Царивший возле главного отечественного кремля туризм пришелся Павлу не по душе, и он поспешил в обратный путь. Однако странно было бы представлять дело лишь таким образом, что, мол, провинциал, впервые попавший в столицу, не выдержал столичной давки и обратился в бегство. Павел был слишком идеен для подобного, и если, положим, эта идейность его самого еще не питала достаточно определенными, внятными идеями, то куда как очевидно, что она, по крайней мере, придавала его существу некоторую глубину. А тут вот, именно в Москве, появились и идеи, именно Москва и стала поводом к их возникновению. Вся ее грандиозность сделалась как бы пищей для размышления, да только размышлял Павел не долго, ибо многое ему вдруг стало ясно практически само по себе, открылось как в озарении. Московский громадный, мировой масштаб потому и показался ему чужим и даже враждебным, что были ведь времена, когда его родной Углич имел все шансы стать первым городом на этой земле, однако Москва насильно подавила угличский рост, выпила из волжского града соки, загнала его в глухую провинциальность.

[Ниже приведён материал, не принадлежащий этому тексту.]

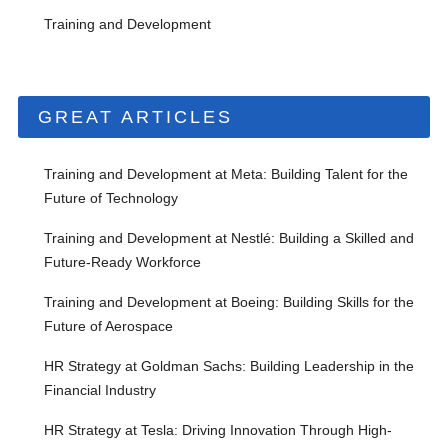
Training and Development
GREAT ARTICLES
Training and Development at Meta: Building Talent for the
Future of Technology
Training and Development at Nestlé: Building a Skilled and
Future-Ready Workforce
Training and Development at Boeing: Building Skills for the
Future of Aerospace
HR Strategy at Goldman Sachs: Building Leadership in the
Financial Industry
HR Strategy at Tesla: Driving Innovation Through High-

Все последующее развитие этой идеи сразу сложилось в голове Павла, как бы воспитанное в нем с младых ногтей и лишь ждавшее своего часа, чтобы засверкать во всей своей полноте и страстной красоте. Царевич Димитрий рос в Угличе с правом на занятие престола, хотя бы и толковали московские мудрецы, что он, как седьмой сын Грозного, этого права не имеет. Имел! Углич знал и знает до сих пор, что царевич это право имел, особенно в виду бездетности его царствующего брата. Но Москва предпочла пойти на преступление и зарезать малолетнего претендента, чтобы тем самым - и это прежде всего! - не допустить возвышения Углича, которое сделалось бы неизбежным, когда б Димитрий, успевший впитать угличские традиции и понятия, взошел на трон.